Tumor necrosis factor triggers redistribution to a Triton X-100-insoluble, cytoskeletal fraction of beta 2 integrins, NADPH oxidase components, tyrosine phosphorylated proteins, and the protein tyrosine kinase p58fgr in human neutrophils adherent to fibrinogen.

Tumor necrosis factor (TNF) triggers cell spreading, release of granule constituents, and production of toxic oxygen derivatives in human neutrophils adherent to fibrinogen. This response requires cytoskeleton reorganization and is dependent on expression of beta 2 integrins. We analyzed distribution of distinct proteins in Triton X-100-soluble and insoluble fractions in neutrophils adherent to fibrinogen. We found that stimulation of adherent neutrophils with TNF causes the redistribution to a Triton-insoluble fraction of alpha-actinin, beta 2 integrins, and the four components whose assembly constitutes an active NADPH oxidase: the gp91-phox, p22-phox, p47-phox, and p67-phox proteins. Redistribution of these different proteins to a Triton-insoluble fraction took relatively long times and was maximal after about 30 min of stimulation with TNF. Prevention of actin polymerization with cytochalasin B hampered the TNF-induced redistribution of these proteins from a Triton-soluble to an insoluble fraction.
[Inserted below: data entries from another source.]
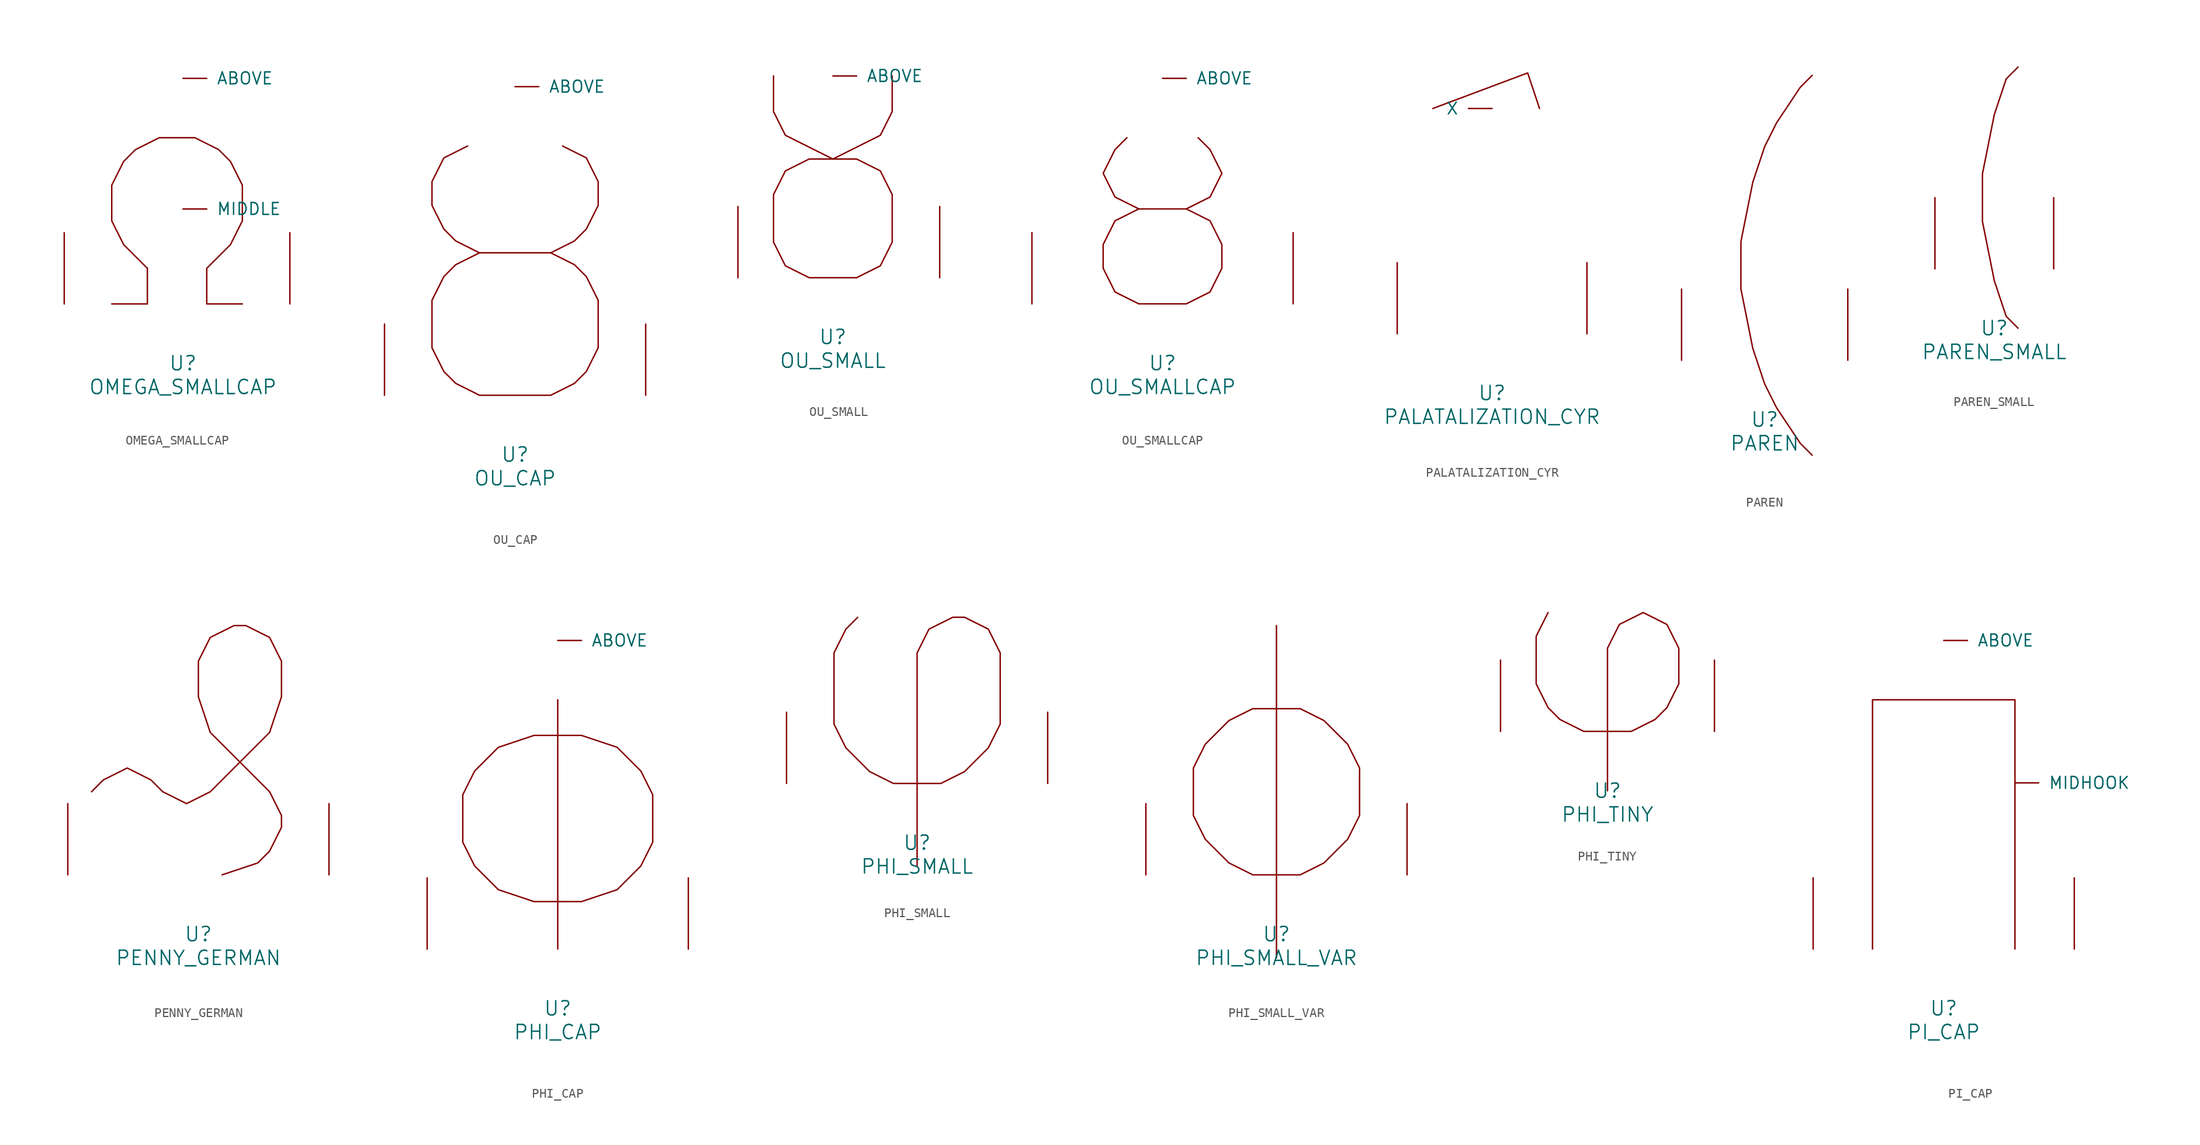
<source format=kicad_sym>
(kicad_symbol_lib
  (version 20220914)
  (generator font_lib2sym)
  (symbol "OMEGA_SMALLCAP"
    (pin_names
      (offset 1.016))
    (property "Reference" "U"
      (at 0 -6.35 0)
      (effects (font (size 1.524 1.524))))
    (property "Value" "OMEGA_SMALLCAP"
      (at 0 -8.89 0)
      (effects (font (size 1.524 1.524))))
    (symbol "OMEGA_SMALLCAP_0_1"
      (polyline (pts (xy -7.62 0) (xy -3.81 0) (xy -3.81 3.81) (xy -6.35 6.35) (xy -7.62 8.89) (xy -7.62 12.7) (xy -6.35 15.24) (xy -5.08 16.51) (xy -2.54 17.78) (xy 1.27 17.78) (xy 3.81 16.51) (xy 5.08 15.24) (xy 6.35 12.7) (xy 6.35 8.89) (xy 5.08 6.35) (xy 2.54 3.81) (xy 2.54 0) (xy 6.35 0)) (stroke (width 0) (type solid)) (fill (type none)))
      (pin input line (at 0 24.13 0) (length 2.54) (name "ABOVE" (effects (font (size 1.27 1.27)))) (number "~" (effects (font (size 1.27 1.27)))))
      (pin input line (at 0 10.16 0) (length 2.54) (name "MIDDLE" (effects (font (size 1.27 1.27)))) (number "~" (effects (font (size 1.27 1.27)))))
      (pin input line (at -12.7 0 90) (length 7.62) (name "~" (effects (font (size 1.27 1.27)))) (number "~" (effects (font (size 1.27 1.27)))))
      (pin input line (at 11.43 0 90) (length 7.62) (name "~" (effects (font (size 1.27 1.27)))) (number "~" (effects (font (size 1.27 1.27)))))))
  (symbol "OU_CAP"
    (pin_names
      (offset 1.016))
    (property "Reference" "U"
      (at 0 -6.35 0)
      (effects (font (size 1.524 1.524))))
    (property "Value" "OU_CAP"
      (at 0 -8.89 0)
      (effects (font (size 1.524 1.524))))
    (symbol "OU_CAP_0_1"
      (polyline (pts (xy -5.08 26.67) (xy -7.62 25.4) (xy -8.89 22.86) (xy -8.89 20.32) (xy -7.62 17.78) (xy -6.35 16.51) (xy -3.81 15.24)) (stroke (width 0) (type solid)) (fill (type none)))
      (polyline (pts (xy 5.08 26.67) (xy 7.62 25.4) (xy 8.89 22.86) (xy 8.89 20.32) (xy 7.62 17.78) (xy 6.35 16.51) (xy 3.81 15.24)) (stroke (width 0) (type solid)) (fill (type none)))
      (polyline (pts (xy -3.81 15.24) (xy 3.81 15.24) (xy 6.35 13.97) (xy 7.62 12.7) (xy 8.89 10.16) (xy 8.89 5.08) (xy 7.62 2.54) (xy 6.35 1.27) (xy 3.81 0) (xy -3.81 0) (xy -6.35 1.27) (xy -7.62 2.54) (xy -8.89 5.08) (xy -8.89 10.16) (xy -7.62 12.7) (xy -6.35 13.97) (xy -3.81 15.24)) (stroke (width 0) (type solid)) (fill (type none)))
      (pin input line (at 0 33.02 0) (length 2.54) (name "ABOVE" (effects (font (size 1.27 1.27)))) (number "~" (effects (font (size 1.27 1.27)))))
      (pin input line (at -13.97 0 90) (length 7.62) (name "~" (effects (font (size 1.27 1.27)))) (number "~" (effects (font (size 1.27 1.27)))))
      (pin input line (at 13.97 0 90) (length 7.62) (name "~" (effects (font (size 1.27 1.27)))) (number "~" (effects (font (size 1.27 1.27)))))))
  (symbol "OU_SMALL"
    (pin_names
      (offset 1.016))
    (property "Reference" "U"
      (at 0 -6.35 0)
      (effects (font (size 1.524 1.524))))
    (property "Value" "OU_SMALL"
      (at 0 -8.89 0)
      (effects (font (size 1.524 1.524))))
    (symbol "OU_SMALL_0_1"
      (polyline (pts (xy -6.35 21.59) (xy -6.35 17.78) (xy -5.08 15.24) (xy 0 12.7) (xy 5.08 15.24) (xy 6.35 17.78) (xy 6.35 21.59)) (stroke (width 0) (type solid)) (fill (type none)))
      (polyline (pts (xy -2.54 12.7) (xy 2.54 12.7) (xy 5.08 11.43) (xy 6.35 8.89) (xy 6.35 3.81) (xy 5.08 1.27) (xy 2.54 0) (xy -2.54 0) (xy -5.08 1.27) (xy -6.35 3.81) (xy -6.35 8.89) (xy -5.08 11.43) (xy -2.54 12.7)) (stroke (width 0) (type solid)) (fill (type none)))
      (pin input line (at 0 21.59 0) (length 2.54) (name "ABOVE" (effects (font (size 1.27 1.27)))) (number "~" (effects (font (size 1.27 1.27)))))
      (pin input line (at -10.16 0 90) (length 7.62) (name "~" (effects (font (size 1.27 1.27)))) (number "~" (effects (font (size 1.27 1.27)))))
      (pin input line (at 11.43 0 90) (length 7.62) (name "~" (effects (font (size 1.27 1.27)))) (number "~" (effects (font (size 1.27 1.27)))))))
  (symbol "OU_SMALLCAP"
    (pin_names
      (offset 1.016))
    (property "Reference" "U"
      (at 0 -6.35 0)
      (effects (font (size 1.524 1.524))))
    (property "Value" "OU_SMALLCAP"
      (at 0 -8.89 0)
      (effects (font (size 1.524 1.524))))
    (symbol "OU_SMALLCAP_0_1"
      (polyline (pts (xy -3.81 17.78) (xy -5.08 16.51) (xy -6.35 13.97) (xy -5.08 11.43) (xy -2.54 10.16)) (stroke (width 0) (type solid)) (fill (type none)))
      (polyline (pts (xy 2.54 10.16) (xy 5.08 11.43) (xy 6.35 13.97) (xy 5.08 16.51) (xy 3.81 17.78)) (stroke (width 0) (type solid)) (fill (type none)))
      (polyline (pts (xy -2.54 10.16) (xy 2.54 10.16) (xy 5.08 8.89) (xy 6.35 6.35) (xy 6.35 3.81) (xy 5.08 1.27) (xy 2.54 0) (xy -2.54 0) (xy -5.08 1.27) (xy -6.35 3.81) (xy -6.35 6.35) (xy -5.08 8.89) (xy -2.54 10.16)) (stroke (width 0) (type solid)) (fill (type none)))
      (pin input line (at 0 24.13 0) (length 2.54) (name "ABOVE" (effects (font (size 1.27 1.27)))) (number "~" (effects (font (size 1.27 1.27)))))
      (pin input line (at -13.97 0 90) (length 7.62) (name "~" (effects (font (size 1.27 1.27)))) (number "~" (effects (font (size 1.27 1.27)))))
      (pin input line (at 13.97 0 90) (length 7.62) (name "~" (effects (font (size 1.27 1.27)))) (number "~" (effects (font (size 1.27 1.27)))))))
  (symbol "PALATALIZATION_CYR"
    (pin_names
      (offset 1.016))
    (property "Reference" "U"
      (at 0 -6.35 0)
      (effects (font (size 1.524 1.524))))
    (property "Value" "PALATALIZATION_CYR"
      (at 0 -8.89 0)
      (effects (font (size 1.524 1.524))))
    (symbol "PALATALIZATION_CYR_0_1"
      (polyline (pts (xy -6.35 24.13) (xy 3.81 27.94) (xy 5.08 24.13)) (stroke (width 0) (type solid)) (fill (type none)))
      (pin input line (at 0 24.13 180) (length 2.54) (name "X" (effects (font (size 1.27 1.27)))) (number "~" (effects (font (size 1.27 1.27)))))
      (pin input line (at -10.16 0 90) (length 7.62) (name "~" (effects (font (size 1.27 1.27)))) (number "~" (effects (font (size 1.27 1.27)))))
      (pin input line (at 10.16 0 90) (length 7.62) (name "~" (effects (font (size 1.27 1.27)))) (number "~" (effects (font (size 1.27 1.27)))))))
  (symbol "PAREN"
    (pin_names
      (offset 1.016))
    (property "Reference" "U"
      (at 0 -6.35 0)
      (effects (font (size 1.524 1.524))))
    (property "Value" "PAREN"
      (at 0 -8.89 0)
      (effects (font (size 1.524 1.524))))
    (symbol "PAREN_0_1"
      (polyline (pts (xy 5.08 -10.16) (xy 3.81 -8.89) (xy 1.27 -5.08) (xy 0 -2.54) (xy -1.27 1.27) (xy -2.54 7.62) (xy -2.54 12.7) (xy -1.27 19.05) (xy 0 22.86) (xy 1.27 25.4) (xy 3.81 29.21) (xy 5.08 30.48)) (stroke (width 0) (type solid)) (fill (type none)))
      (pin input line (at -8.89 0 90) (length 7.62) (name "~" (effects (font (size 1.27 1.27)))) (number "~" (effects (font (size 1.27 1.27)))))
      (pin input line (at 8.89 0 90) (length 7.62) (name "~" (effects (font (size 1.27 1.27)))) (number "~" (effects (font (size 1.27 1.27)))))))
  (symbol "PAREN_SMALL"
    (pin_names
      (offset 1.016))
    (property "Reference" "U"
      (at 0 -6.35 0)
      (effects (font (size 1.524 1.524))))
    (property "Value" "PAREN_SMALL"
      (at 0 -8.89 0)
      (effects (font (size 1.524 1.524))))
    (symbol "PAREN_SMALL_0_1"
      (polyline (pts (xy 2.54 21.59) (xy 1.27 20.32) (xy 0 16.51) (xy -1.27 10.16) (xy -1.27 5.08) (xy 0 -1.27) (xy 1.27 -5.08) (xy 2.54 -6.35)) (stroke (width 0) (type solid)) (fill (type none)))
      (pin input line (at -6.35 0 90) (length 7.62) (name "~" (effects (font (size 1.27 1.27)))) (number "~" (effects (font (size 1.27 1.27)))))
      (pin input line (at 6.35 0 90) (length 7.62) (name "~" (effects (font (size 1.27 1.27)))) (number "~" (effects (font (size 1.27 1.27)))))))
  (symbol "PENNY_GERMAN"
    (pin_names
      (offset 1.016))
    (property "Reference" "U"
      (at 0 -6.35 0)
      (effects (font (size 1.524 1.524))))
    (property "Value" "PENNY_GERMAN"
      (at 0 -8.89 0)
      (effects (font (size 1.524 1.524))))
    (symbol "PENNY_GERMAN_0_1"
      (polyline (pts (xy -11.43 8.89) (xy -10.16 10.16) (xy -7.62 11.43) (xy -5.08 10.16) (xy -3.81 8.89) (xy -1.27 7.62) (xy 1.27 8.89) (xy 7.62 15.24) (xy 8.89 19.05) (xy 8.89 22.86) (xy 7.62 25.4) (xy 5.08 26.67) (xy 3.81 26.67) (xy 1.27 25.4) (xy 0 22.86) (xy 0 19.05) (xy 1.27 15.24) (xy 7.62 8.89) (xy 8.89 6.35) (xy 8.89 5.08) (xy 7.62 2.54) (xy 6.35 1.27) (xy 2.54 0)) (stroke (width 0) (type solid)) (fill (type none)))
      (pin input line (at -13.97 0 90) (length 7.62) (name "~" (effects (font (size 1.27 1.27)))) (number "~" (effects (font (size 1.27 1.27)))))
      (pin input line (at 13.97 0 90) (length 7.62) (name "~" (effects (font (size 1.27 1.27)))) (number "~" (effects (font (size 1.27 1.27)))))))
  (symbol "PHI_CAP"
    (pin_names
      (offset 1.016))
    (property "Reference" "U"
      (at 0 -6.35 0)
      (effects (font (size 1.524 1.524))))
    (property "Value" "PHI_CAP"
      (at 0 -8.89 0)
      (effects (font (size 1.524 1.524))))
    (symbol "PHI_CAP_0_1"
      (polyline (pts (xy 0 0) (xy 0 26.67)) (stroke (width 0) (type solid)) (fill (type none)))
      (polyline (pts (xy -2.54 22.86) (xy 2.54 22.86) (xy 6.35 21.59) (xy 8.89 19.05) (xy 10.16 16.51) (xy 10.16 11.43) (xy 8.89 8.89) (xy 6.35 6.35) (xy 2.54 5.08) (xy -2.54 5.08) (xy -6.35 6.35) (xy -8.89 8.89) (xy -10.16 11.43) (xy -10.16 16.51) (xy -8.89 19.05) (xy -6.35 21.59) (xy -2.54 22.86)) (stroke (width 0) (type solid)) (fill (type none)))
      (pin input line (at 0 33.02 0) (length 2.54) (name "ABOVE" (effects (font (size 1.27 1.27)))) (number "~" (effects (font (size 1.27 1.27)))))
      (pin input line (at -13.97 0 90) (length 7.62) (name "~" (effects (font (size 1.27 1.27)))) (number "~" (effects (font (size 1.27 1.27)))))
      (pin input line (at 13.97 0 90) (length 7.62) (name "~" (effects (font (size 1.27 1.27)))) (number "~" (effects (font (size 1.27 1.27)))))))
  (symbol "PHI_SMALL"
    (pin_names
      (offset 1.016))
    (property "Reference" "U"
      (at 0 -6.35 0)
      (effects (font (size 1.524 1.524))))
    (property "Value" "PHI_SMALL"
      (at 0 -8.89 0)
      (effects (font (size 1.524 1.524))))
    (symbol "PHI_SMALL_0_1"
      (polyline (pts (xy -6.35 17.78) (xy -7.62 16.51) (xy -8.89 13.97) (xy -8.89 6.35) (xy -7.62 3.81) (xy -5.08 1.27) (xy -2.54 0) (xy 2.54 0) (xy 5.08 1.27) (xy 7.62 3.81) (xy 8.89 6.35) (xy 8.89 13.97) (xy 7.62 16.51) (xy 5.08 17.78) (xy 3.81 17.78) (xy 1.27 16.51) (xy 0 13.97) (xy 0 -8.89)) (stroke (width 0) (type solid)) (fill (type none)))
      (pin input line (at -13.97 0 90) (length 7.62) (name "~" (effects (font (size 1.27 1.27)))) (number "~" (effects (font (size 1.27 1.27)))))
      (pin input line (at 13.97 0 90) (length 7.62) (name "~" (effects (font (size 1.27 1.27)))) (number "~" (effects (font (size 1.27 1.27)))))))
  (symbol "PHI_SMALL_VAR"
    (pin_names
      (offset 1.016))
    (property "Reference" "U"
      (at 0 -6.35 0)
      (effects (font (size 1.524 1.524))))
    (property "Value" "PHI_SMALL_VAR"
      (at 0 -8.89 0)
      (effects (font (size 1.524 1.524))))
    (symbol "PHI_SMALL_VAR_0_1"
      (polyline (pts (xy 0 26.67) (xy 0 -8.89)) (stroke (width 0) (type solid)) (fill (type none)))
      (polyline (pts (xy -2.54 17.78) (xy 2.54 17.78) (xy 5.08 16.51) (xy 7.62 13.97) (xy 8.89 11.43) (xy 8.89 6.35) (xy 7.62 3.81) (xy 5.08 1.27) (xy 2.54 0) (xy -2.54 0) (xy -5.08 1.27) (xy -7.62 3.81) (xy -8.89 6.35) (xy -8.89 11.43) (xy -7.62 13.97) (xy -5.08 16.51) (xy -2.54 17.78)) (stroke (width 0) (type solid)) (fill (type none)))
      (pin input line (at -13.97 0 90) (length 7.62) (name "~" (effects (font (size 1.27 1.27)))) (number "~" (effects (font (size 1.27 1.27)))))
      (pin input line (at 13.97 0 90) (length 7.62) (name "~" (effects (font (size 1.27 1.27)))) (number "~" (effects (font (size 1.27 1.27)))))))
  (symbol "PHI_TINY"
    (pin_names
      (offset 1.016))
    (property "Reference" "U"
      (at 0 -6.35 0)
      (effects (font (size 1.524 1.524))))
    (property "Value" "PHI_TINY"
      (at 0 -8.89 0)
      (effects (font (size 1.524 1.524))))
    (symbol "PHI_TINY_0_1"
      (polyline (pts (xy -6.35 12.7) (xy -7.62 10.16) (xy -7.62 5.08) (xy -6.35 2.54) (xy -5.08 1.27) (xy -2.54 0) (xy 2.54 0) (xy 5.08 1.27) (xy 6.35 2.54) (xy 7.62 5.08) (xy 7.62 8.89) (xy 6.35 11.43) (xy 3.81 12.7) (xy 1.27 11.43) (xy 0 8.89) (xy 0 -6.35)) (stroke (width 0) (type solid)) (fill (type none)))
      (pin input line (at -11.43 0 90) (length 7.62) (name "~" (effects (font (size 1.27 1.27)))) (number "~" (effects (font (size 1.27 1.27)))))
      (pin input line (at 11.43 0 90) (length 7.62) (name "~" (effects (font (size 1.27 1.27)))) (number "~" (effects (font (size 1.27 1.27)))))))
  (symbol "PI_CAP"
    (pin_names
      (offset 1.016))
    (property "Reference" "U"
      (at 0 -6.35 0)
      (effects (font (size 1.524 1.524))))
    (property "Value" "PI_CAP"
      (at 0 -8.89 0)
      (effects (font (size 1.524 1.524))))
    (symbol "PI_CAP_0_1"
      (polyline (pts (xy -7.62 0) (xy -7.62 26.67) (xy 7.62 26.67) (xy 7.62 0)) (stroke (width 0) (type solid)) (fill (type none)))
      (pin input line (at 0 33.02 0) (length 2.54) (name "ABOVE" (effects (font (size 1.27 1.27)))) (number "~" (effects (font (size 1.27 1.27)))))
      (pin input line (at 7.62 17.78 0) (length 2.54) (name "MIDHOOK" (effects (font (size 1.27 1.27)))) (number "~" (effects (font (size 1.27 1.27)))))
      (pin input line (at -13.97 0 90) (length 7.62) (name "~" (effects (font (size 1.27 1.27)))) (number "~" (effects (font (size 1.27 1.27)))))
      (pin input line (at 13.97 0 90) (length 7.62) (name "~" (effects (font (size 1.27 1.27)))) (number "~" (effects (font (size 1.27 1.27))))))))
</source>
In addition, tyrosine phosphorylated proteins and the protein tyrosine kinase p58fgr were recovered in this Triton-insoluble fraction. These findings show that stimulated, beta 2 integrin-dependent adhesion of neutrophils to fibrinogen is accompanied by redistribution to cytoskeletal structures of (1) beta 2 integrins, that is, neutrophil receptors for fibrinogen; (2) proteins involved in neutrophil effector functions, that is, components of NADPH oxidase; and (3) tyrosine phosphorylated proteins and the protein tyrosine kinase p58fgr, molecules that are potentially involved in the formation of a submembranous signaling complex.